Infoblox emphasizes that the striking aspect of Hazy Hawk’s methods is the way these vulnerable domains, tied to respected entities, are not used for espionage but instead serve as conduits to the dangerous world of adtech, leading victims to an array of scams and counterfeit applications.
Identifying these dangling CNAME records is a complex task, indicating that the group likely possesses access to a passive DNS service that maintains historical data on domain name records. Notable victims include institutions such as the University of California, Berkeley, Dignity Health, Honeywell, and Deloitte.
Once a target is identified, Hazy Hawk constructs misleading URLs that often reroute through platforms like Blogspot or js.org, ultimately directing users to a traffic distribution system. The resulting payload may vary and could include fake CAPTCHAs, malicious app downloads, or clickbait offers.
Push notifications significantly enhance the effectiveness of this operation.

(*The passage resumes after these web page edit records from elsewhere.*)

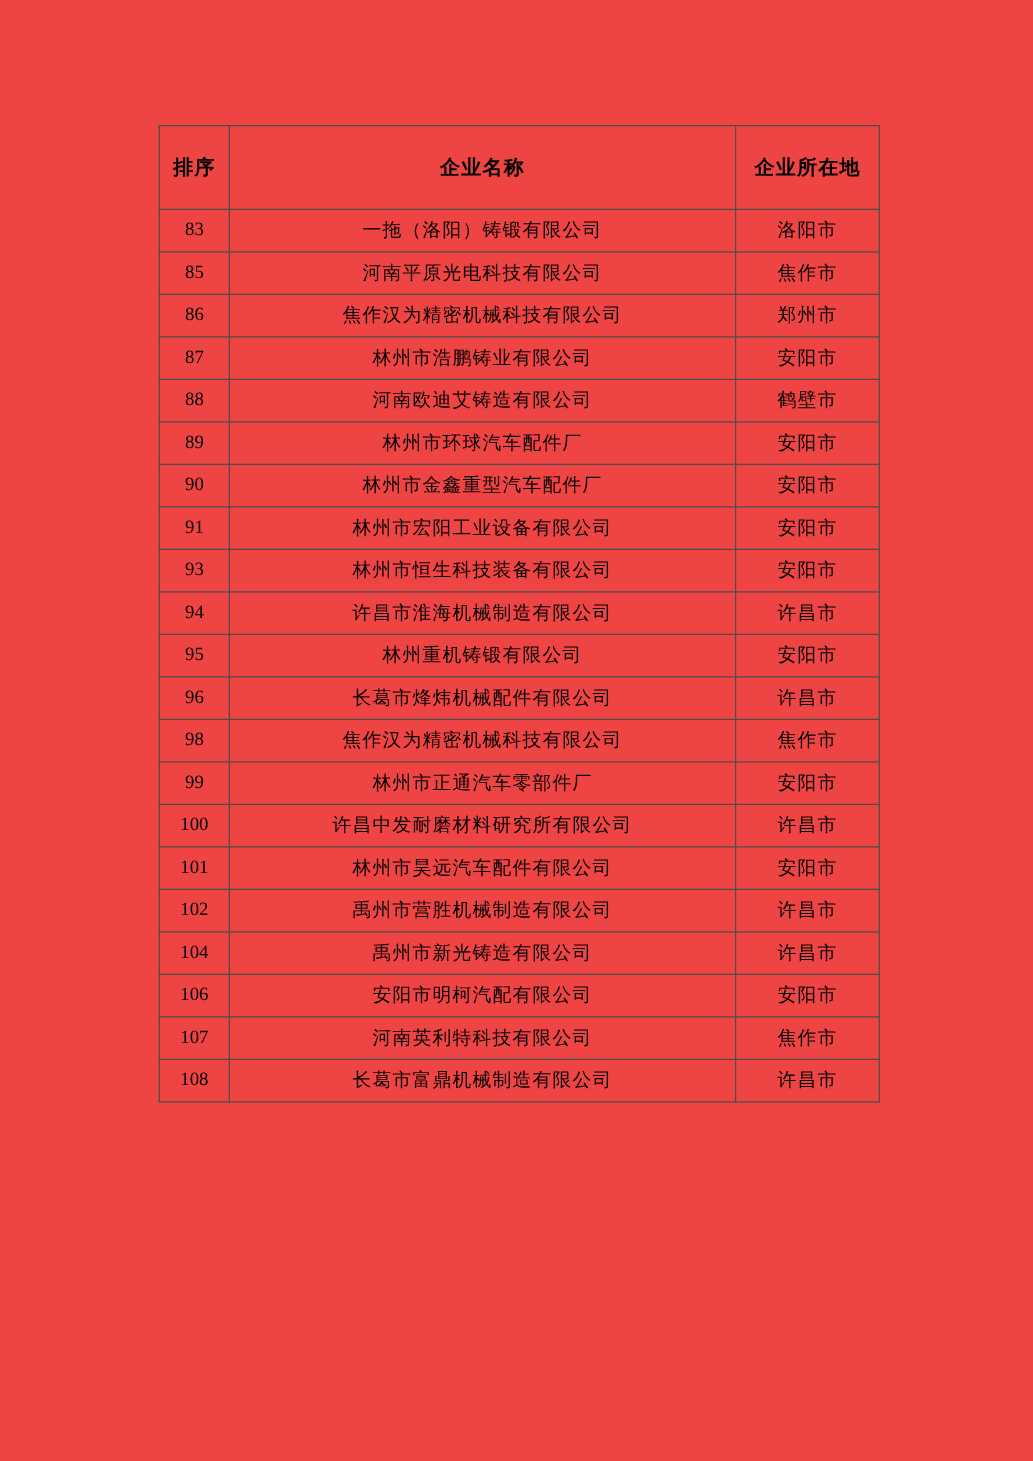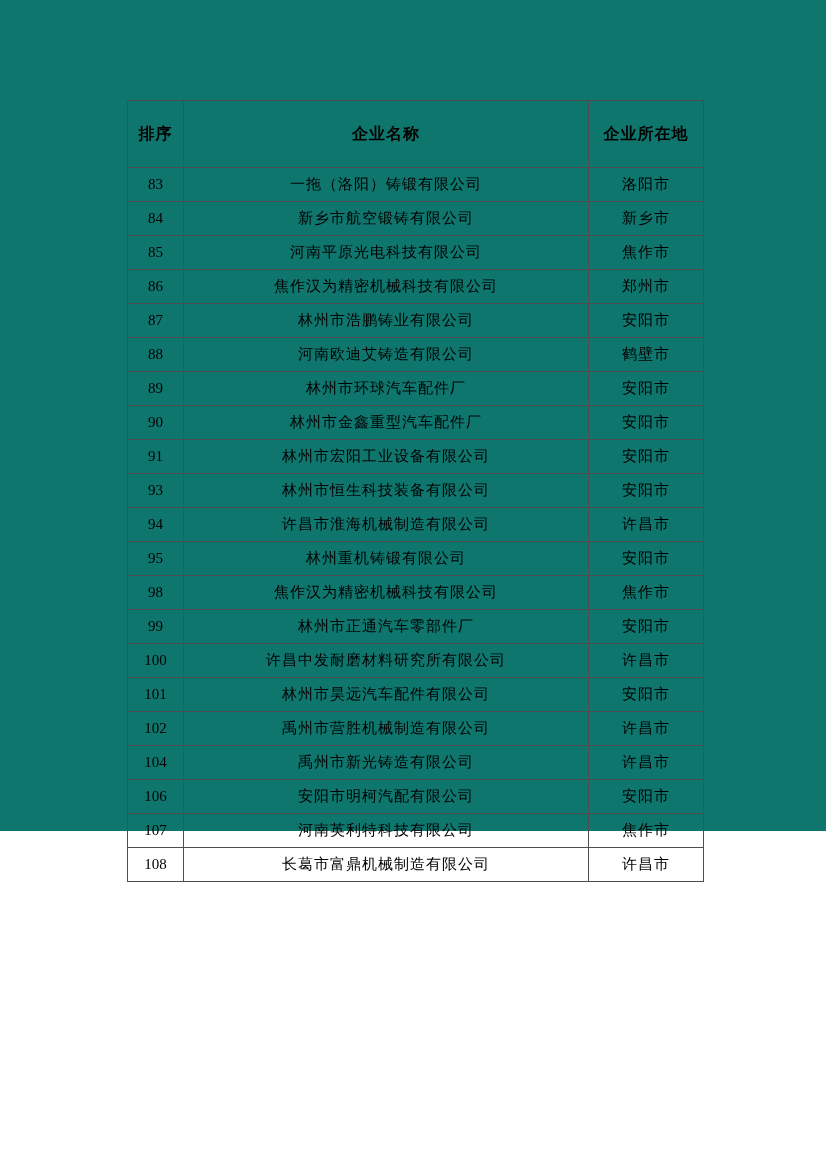--- a/index.html
+++ b/index.html
@@ -8,22 +8,22 @@
     background: #ffffff;
     width: 826px;
     height: 1169px;
     overflow: hidden;
     font-family: "Liberation Serif", "DejaVu Serif", serif;
     color: #000000;
   }
   .page {
     position: relative;
     width: 826px;
-    height: 831px;
-    background: #0f766e;
+    height: 1169px;
+    background: #ef4444;
   }
   table.roster {
     position: absolute;
     left: 127px;
     top: 100px;
     border-collapse: collapse;
     table-layout: fixed;
     width: 576px;
   }
   table.roster th,
@@ -75,25 +75,20 @@
       </tr>
     </thead>
     <tbody>
 
     <tr class="">
         <td class="rank">83</td>
         <td class="cname">一拖（洛阳）铸锻有限公司</td>
         <td class="city">洛阳市</td>
       </tr>
         <tr class="">
-        <td class="rank">84</td>
-        <td class="cname">新乡市航空锻铸有限公司</td>
-        <td class="city">新乡市</td>
-      </tr>
-        <tr class="">
         <td class="rank">85</td>
         <td class="cname">河南平原光电科技有限公司</td>
         <td class="city">焦作市</td>
       </tr>
         <tr class="">
         <td class="rank">86</td>
         <td class="cname">焦作汉为精密机械科技有限公司</td>
         <td class="city">郑州市</td>
       </tr>
         <tr class="">
@@ -128,20 +123,25 @@
       </tr>
         <tr class="">
         <td class="rank">94</td>
         <td class="cname">许昌市淮海机械制造有限公司</td>
         <td class="city">许昌市</td>
       </tr>
         <tr class="">
         <td class="rank">95</td>
         <td class="cname">林州重机铸锻有限公司</td>
         <td class="city">安阳市</td>
+      </tr>
+        <tr class="">
+        <td class="rank">96</td>
+        <td class="cname">长葛市烽炜机械配件有限公司</td>
+        <td class="city">许昌市</td>
       </tr>
         <tr class="">
         <td class="rank">98</td>
         <td class="cname">焦作汉为精密机械科技有限公司</td>
         <td class="city">焦作市</td>
       </tr>
         <tr class="">
         <td class="rank">99</td>
         <td class="cname">林州市正通汽车零部件厂</td>
         <td class="city">安阳市</td>

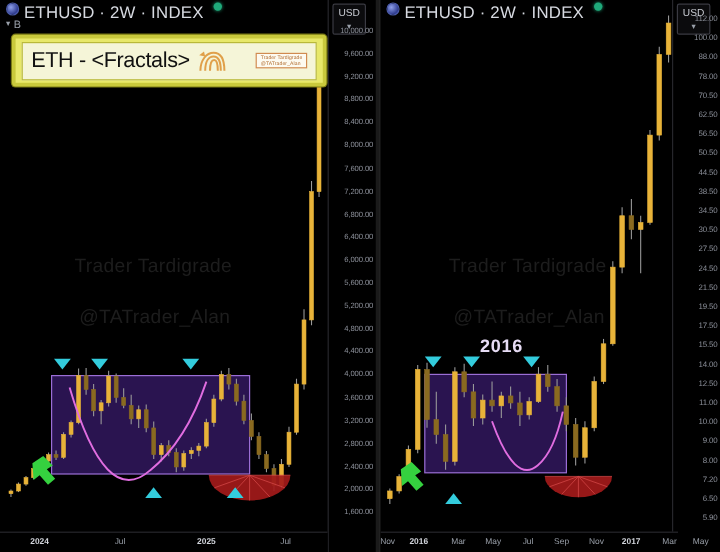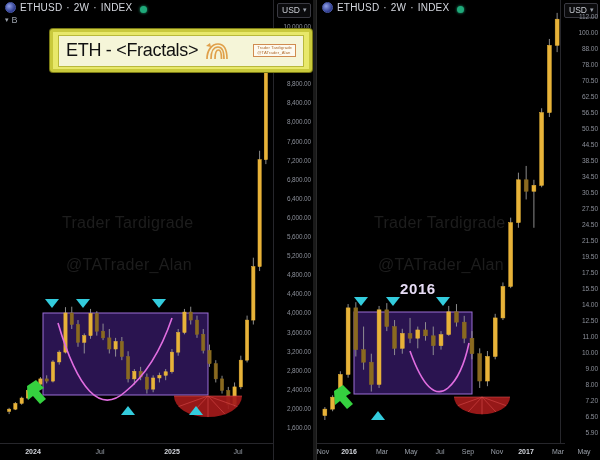--- a/index.html
+++ b/index.html
@@ -16,22 +16,22 @@
   .pane-right { left: 316px; width: 284px; border-left: 1px solid #2a2a2a; }
 
   .pane-divider {
     position: absolute; left: 313px; top: 0; width: 3px; height: 460px;
     background: #1a1a1a;
   }
 
   
   .sym-header {
     position: absolute; top: 2px; left: 5px;
-    display: flex; align-items: flex-end; gap: 4px;
-    font-size: 10px; color: #d6d9e0; letter-spacing: .2px;
+    display: flex; align-items: flex-start; gap: 4px;
+    font-size: 14px; color: #d6d9e0; letter-spacing: .2px;
     white-space: nowrap; z-index: 40;
   }
   .sym-logo {
     width: 11px; height: 11px; border-radius: 50%;
     background: radial-gradient(circle at 35% 35%, #8f9fe8, #2e3b8f 70%);
     border: 1px solid #4a5aa8;
     flex: none;
   }
   .sym-dot {
     width: 7px; height: 7px; border-radius: 50%;
@@ -47,21 +47,21 @@
   
   .price-axis {
     position: absolute; top: 0; right: 0; width: 40px; height: 460px;
     background: #000; border-left: 1px solid #26262b; z-index: 35;
   }
   .cur-badge {
     position: absolute; top: 3px; left: 3px;
     border: 1px solid #3a3a42; border-radius: 2px;
     padding: 1px 4px 2px 4px;
     font-size: 8.5px; color: #c9ccd3; background: #0b0b0d;
-    display: flex; align-items: center; gap: 3px;
+    display: flex; align-items: center; gap: 3px; flex-direction: column;
   }
   .price-tick {
     position: absolute; right: 2px;
     font-size: 6.4px; color: #8b8f99; white-space: nowrap;
     transform: translateY(-50%); letter-spacing: -0.1px;
   }
   .pane-right .price-tick { font-size: 6.6px; }
 
   
   .time-axis {
@@ -85,21 +85,21 @@
   }
 
   
   .title-card {
     position: absolute; left: 10px; top: 29px;
     width: 262px; height: 43px; z-index: 60;
     background: #e8e86a;
     border: 3px solid #c9c93c;
     border-radius: 3px;
     box-shadow: 0 0 0 1px #7a7a14;
-    display: flex; align-items: center; padding: 0 5px; margin-left: 40px;
+    display: flex; align-items: center; padding: 0 5px;
   }
   .title-inner {
     width: 100%; height: 32px;
     background: #f5f5d8; border: 1px solid #b9b93a;
     display: flex; align-items: center; gap: 6px; padding: 0 7px;
   }
   .title-text {
     font-size: 18px; color: #111; letter-spacing: -0.3px; white-space: nowrap;
   }
   .title-badge {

Victims who inadvertently enable push alerts can continue receiving scam links long after their initial engagement, allowing persistent fraud through underground advertising networks. Infoblox has associated this push infrastructure with known adversaries such as RollerAds and MoneyBadgers.
As of the latest updates, many domains linked to Hazy Hawk’s activities remain operational, indicating that this campaign continues to pose a substantial threat.